Records for the exercise:
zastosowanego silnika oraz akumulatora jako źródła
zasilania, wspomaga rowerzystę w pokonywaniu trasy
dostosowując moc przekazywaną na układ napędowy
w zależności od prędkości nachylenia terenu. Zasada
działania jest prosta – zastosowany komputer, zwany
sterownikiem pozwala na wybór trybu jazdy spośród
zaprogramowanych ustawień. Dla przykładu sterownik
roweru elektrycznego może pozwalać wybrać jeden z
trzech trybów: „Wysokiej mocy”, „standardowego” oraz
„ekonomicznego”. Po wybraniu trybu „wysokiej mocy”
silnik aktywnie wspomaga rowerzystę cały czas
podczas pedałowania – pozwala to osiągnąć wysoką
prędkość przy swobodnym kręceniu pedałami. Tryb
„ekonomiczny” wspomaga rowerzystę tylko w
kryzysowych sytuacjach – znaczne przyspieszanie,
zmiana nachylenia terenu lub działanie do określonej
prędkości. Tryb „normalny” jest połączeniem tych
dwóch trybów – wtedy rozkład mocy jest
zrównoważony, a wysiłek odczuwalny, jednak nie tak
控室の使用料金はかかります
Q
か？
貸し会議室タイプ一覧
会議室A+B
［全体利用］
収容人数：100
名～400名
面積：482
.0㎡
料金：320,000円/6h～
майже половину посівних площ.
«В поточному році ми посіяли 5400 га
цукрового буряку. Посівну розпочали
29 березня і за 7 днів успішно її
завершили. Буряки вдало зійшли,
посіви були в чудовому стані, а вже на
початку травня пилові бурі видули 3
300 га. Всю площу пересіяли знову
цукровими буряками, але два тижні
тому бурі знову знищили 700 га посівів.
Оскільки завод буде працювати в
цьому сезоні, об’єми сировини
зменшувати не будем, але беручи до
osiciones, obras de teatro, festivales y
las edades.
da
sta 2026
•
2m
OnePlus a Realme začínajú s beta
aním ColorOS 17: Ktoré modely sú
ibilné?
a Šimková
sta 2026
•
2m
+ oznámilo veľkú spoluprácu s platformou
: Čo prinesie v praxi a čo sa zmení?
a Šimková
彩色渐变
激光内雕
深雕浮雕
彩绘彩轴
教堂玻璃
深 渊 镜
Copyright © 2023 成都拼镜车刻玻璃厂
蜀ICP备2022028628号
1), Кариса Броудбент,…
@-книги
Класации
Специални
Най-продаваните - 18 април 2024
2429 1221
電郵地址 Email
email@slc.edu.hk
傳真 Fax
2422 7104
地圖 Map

Action item:
Copy every line of the material above in which the string "trybu" can be found.

Response box:
sterownikiem pozwala na wybór trybu jazdy spośród
„ekonomicznego”. Po wybraniu trybu „wysokiej mocy”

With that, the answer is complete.